Tuesday, March 21, 2023

Tribal party TIPRA emerges as the big challenger in Tripura politics

With less than six months to go for the elections to the 60-member Assembly, the Tipraha Indigenous Progressive Regional Alliance (TIPRA), a tribal-based party is fast emerging as a main force in the indigenous people dominated areas to give the ruling BJP and the opposition parties a tough challenge.
As tribals constitute over one third of Tripura’s four million population and with 20 tribal reserved seats (in the 60-member Assembly), the indigenous people always played a very vital role in the electoral politics of erstwhile princely ruled Tripura, which before merging with the Indian Union on October 15, 1949 had been governed by 184 tribal kings.
In Tripura’s 20 tribal reserved seats and in 10 Scheduled Caste reserved seats, the CPI-M led Left parties had been traditionally the strongholds.
In the 2018 Assembly elections and in the polls to the Tripura Tribal Areas Autonomous District Council (TTAADC) in April last year, the Left party virtually lost the space to the TIPRA, locally known as TIPRA Motha.
To regain their lost ground among the tribals, the CPI-M has appointed Jitendra Chowdhury, a senior tribal leader and former minister, as the state secretary a year ago.

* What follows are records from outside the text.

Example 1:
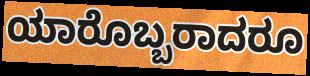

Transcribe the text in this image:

ಯಾರೊಬ್ಬರಾದರೂ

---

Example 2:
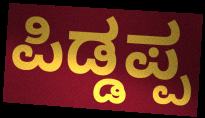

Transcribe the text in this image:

ಪಿಡ್ಡಪ್ಪ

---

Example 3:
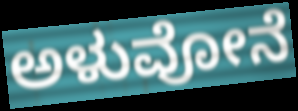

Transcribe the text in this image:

ಅಳುವೋನೆ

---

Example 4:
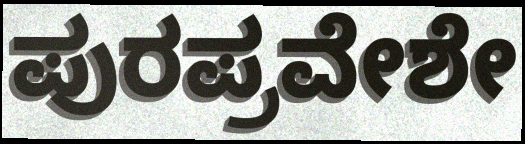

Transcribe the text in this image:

ಪುರಪ್ರವೇಶೇ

In over seven decades of the Left movement in Tripura, Chowdhury, 64, has been the second tribal leader to become the state Secretary of CPI-M in Tripura after former Chief Minister late Dasaratha Deb, who along with another former Chief Minister Nripen Chakraborty, were the father figures of the Left movement in Tripura.
When TIPRA, headed by Tripura’s former royal scion Pradyot Bikram Manikya Deb Barman, scripted history in the Northeastern state and wrested the 30-member TTAADC in the April 6, 2021 elections, it became the main political force in the tribal areas leaving behind the Left, the Congress and the BJP in Tripura. Highlighting their demand of “Greater Tipraland” (upliftment of tribals in Tripura and outside), the TIPRA defeated the CPI-M led Left Front, the BJP and the Congress in the elections to the TTAADC, which in terms of political significance is considered as a mini-legislative Assembly after the Tripura Legislative Assembly.

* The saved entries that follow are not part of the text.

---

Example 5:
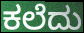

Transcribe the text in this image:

ಕಲೆದು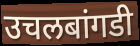
उचलबांगडी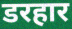
डरहार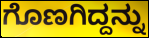
ಗೊಣಗಿದ್ದನ್ನು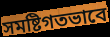
সমষ্টিগতভাবে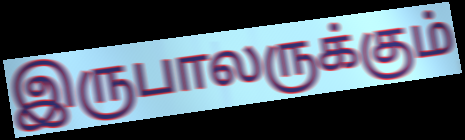
இருபாலருக்கும்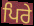
ਪਿਰੇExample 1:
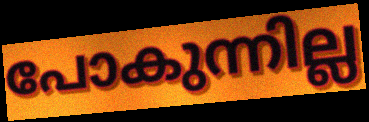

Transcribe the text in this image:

പോകുന്നില്ല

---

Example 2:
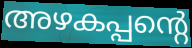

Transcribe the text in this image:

അഴകപ്പന്റെ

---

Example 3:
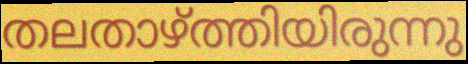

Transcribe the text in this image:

തലതാഴ്ത്തിയിരുന്നു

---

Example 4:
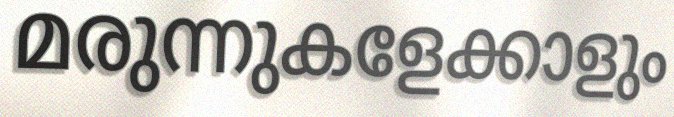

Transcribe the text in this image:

മരുന്നുകളേക്കാളും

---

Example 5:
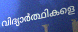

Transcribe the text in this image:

വിദ്യാർത്ഥികളെ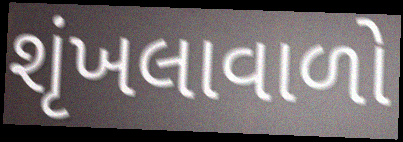
શૃંખલાવાળો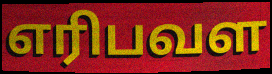
எரிபவள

Constituted in 1985 under the sixth schedule of the Constitution, the TTAADC has jurisdiction over two-thirds of Tripura’s 10,491 sq. km. area and is home to over 12,16,000 people, of which around 84 per cent are tribals, making the autonomous constitutional body the second important law making legislature after the Tripura assembly.
After the merger of the Indigenous Nationalist Party of Tripura (INPT), one of the state’s oldest tribal-based parties, last year with TIPRA, the latter got a further political boost to take on the other local and national parties.

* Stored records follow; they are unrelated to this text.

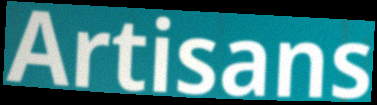
Artisans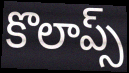
కొలాప్స్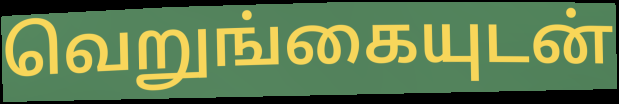
வெறுங்கையுடன்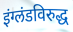
इंग्लंडविरुद्ध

Deb Barman while talking to IANS, said that his party TIPRA would not forge any pre-poll alliance with any political party and put up at least 40 candidates in the next Assembly polls.
Besides the emergence of the TIPRA, which changed the political spectrum of the Northeastern state, the Trinamool Congress entered Tripura politics last year for the second phase.
Though the Trinamool supremo and West Bengal Chief Minister Mamata Banerjee constituted a full-fledged state committee headed by state President Subal Bhowmik, who was earlier in both the Congress and the BJP.
The Trinamool leadership on August 24 removed Bhowmik from the post of president causing a confusion among the party men and the mind set of the common people.
Trinamool’s Rajya Sabha Member Sushmita Dev, who along with party’s state in-charge and former West Bengal Minister Rajib Banerjee leading the party, told IANS that they would form district and block committees of the party and then plunge into the political activities after Durga puja festival next month.
“The Trinamool is the only alternative to defeat the BJP and it was already crystal clear among the people that the Congress and the Left parties have no political ability to defeat the BJP,” said Dev, who’s father and former Union Minister late Santosh Mohan Dev was elected to the Lok Sabha from Tripura twice on a Congress ticket.
In an apparent attempt to tame anti-incumbency and stem any discontent within its organisation in Tripura, the BJP in May adopted its now successfully tested strategy of going in with a new face in the state Assembly polls.

On May 14, Biplab Kumar Deb stepped down from the post of Chief Minister following the directions of the Central leaders.and dental surgeon-turned-politician Manik Saha became Chief Minister on the next day.
The BJP, however, is yet to disclose why Deb was abruptly removed from the top post.
With the strategy of changing the chief minister months ahead of elections working in its favour in Uttarakhand, the BJP’s central leaders opted for a similar change in Tripura where polls are expected to be held in February next year.
The BJP has changed five chief ministers since 2019, including Gujarat and Karnataka.